═════ Selected text

Labour informality and fragmented social protection systems are a key challenge for Latin America. 48% of workers are in informal employment across the four Latin American OECD countries (Chile, Colombia, Costa Rica and Mexico) and the three Latin American OECD accession candidate countries (Argentina, Brazil and Peru). For a broader set of 27 Latin American and Caribbean countries, this share of informal workers is 55%. Informality keeps workers in low-productivity activities, with few social protection and labour rights, and limits their access to training. Policy action that unlocks greater formal job creation can boost economic growth and equality of opportunity in Latin America and make a significant improvement to people’s lives and well-being.
This book demonstrates the opportunities for ambitious reform to shift towards universal, fiscally sustainable social protection models that insure also informal workers against macroeconomic shocks, like the economic impacts of the COVID-19 pandemic, and individual shocks due to, for example, job loss or sickness. The analysis offers tailored policy options, provides country-specific estimates of the fiscal implications, and explores how to fund the expansion in social protection, presenting in-depth studies for Argentina, Brazil, Chile, Colombia, Costa Rica, Mexico and Peru. It argues for combining universal access to basic social protection with efficiency savings in public spending and progressive social security contribution rates, to preserve incentives for formalisation and avoid additional fiscal spending pressures.
With the right mix of reforms to social security, public spending, taxes, and incentives for firms to formalise, countries can tackle labour informality, support skills development, boost worker productivity, and safeguard fiscal sustainability. We estimate that the extension of social protection recommended in this book would involve fiscal costs of between 1% and 4% of GDP, depending on the country. Ensuring fiscal sustainability will require optimising public spending, with spending inefficiencies in the seven Latin American countries covered estimated at 4.2% of GDP, and mobilising some additional government revenues, which average 24% of GDP across these countries compared with 34% of GDP in OECD countries.
This report aims to support policy design and dialogue in Latin America, providing rigorous analysis and practical guidance. I trust that it will serve as a valuable tool for policy makers in unlocking higher-quality jobs and better living standards for more workers across the region.

══════════
═════ Data shown

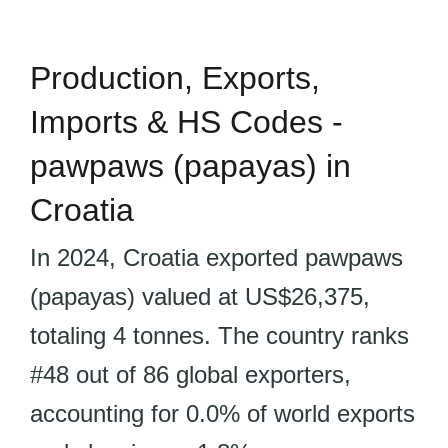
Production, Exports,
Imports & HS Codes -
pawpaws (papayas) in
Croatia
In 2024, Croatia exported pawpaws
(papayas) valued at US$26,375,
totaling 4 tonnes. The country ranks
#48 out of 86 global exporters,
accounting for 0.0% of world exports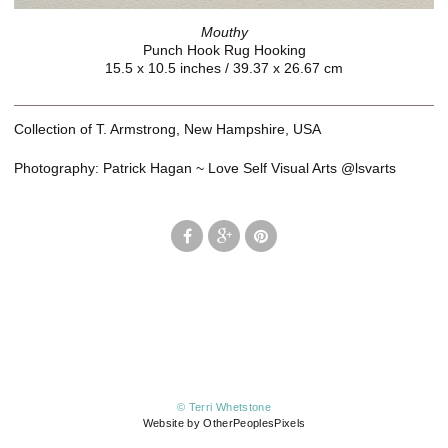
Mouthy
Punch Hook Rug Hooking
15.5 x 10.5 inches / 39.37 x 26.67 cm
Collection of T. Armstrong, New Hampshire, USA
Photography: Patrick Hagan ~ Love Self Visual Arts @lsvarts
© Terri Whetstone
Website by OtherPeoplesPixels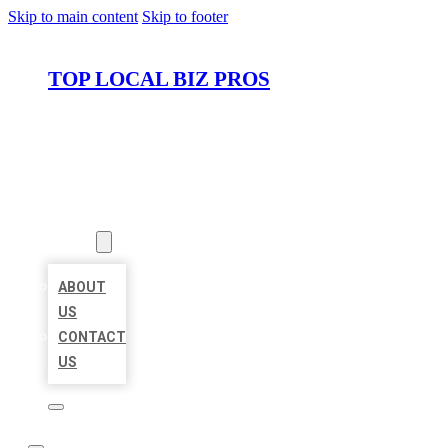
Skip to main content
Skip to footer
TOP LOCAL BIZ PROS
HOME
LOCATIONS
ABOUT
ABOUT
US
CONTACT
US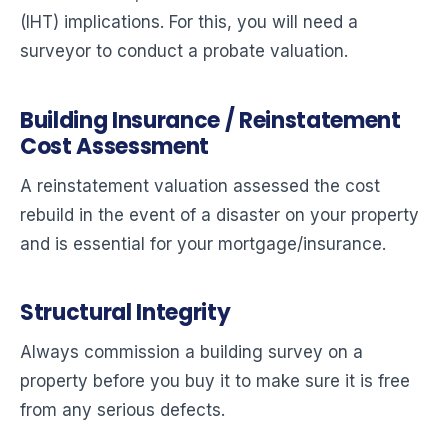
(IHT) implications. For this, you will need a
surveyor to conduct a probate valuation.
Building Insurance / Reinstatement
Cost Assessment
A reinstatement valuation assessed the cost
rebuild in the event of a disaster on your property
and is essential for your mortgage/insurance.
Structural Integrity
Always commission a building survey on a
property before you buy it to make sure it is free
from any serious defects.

══════════
═════ Data shown

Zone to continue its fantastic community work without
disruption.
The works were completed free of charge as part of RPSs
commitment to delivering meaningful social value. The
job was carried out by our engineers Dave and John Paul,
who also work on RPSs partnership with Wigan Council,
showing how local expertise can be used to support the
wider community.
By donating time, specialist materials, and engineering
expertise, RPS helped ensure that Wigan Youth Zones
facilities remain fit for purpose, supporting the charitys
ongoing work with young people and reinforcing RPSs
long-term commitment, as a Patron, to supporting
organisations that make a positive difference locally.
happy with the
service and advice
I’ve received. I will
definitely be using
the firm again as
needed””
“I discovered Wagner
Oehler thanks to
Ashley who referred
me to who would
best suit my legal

══════════

Task instructions:
(1) Write out the stretch of the informality text from "With the right" through "in OECD countries.", word for word.
(2) According to the informality text, what share of workers are informal across the broader set of 27 Latin American and Caribbean countries?
(3) List every country for which the informality text says the book presents in-depth studies.

Exercise responses:
(1)
With the right mix of reforms to social security, public spending, taxes, and incentives for firms to formalise, countries can tackle labour informality, support skills development, boost worker productivity, and safeguard fiscal sustainability. We estimate that the extension of social protection recommended in this book would involve fiscal costs of between 1% and 4% of GDP, depending on the country. Ensuring fiscal sustainability will require optimising public spending, with spending inefficiencies in the seven Latin American countries covered estimated at 4.2% of GDP, and mobilising some additional government revenues, which average 24% of GDP across these countries compared with 34% of GDP in OECD countries.

(2) 55%

(3) Argentina, Brazil, Chile, Colombia, Costa Rica, Mexico, Peru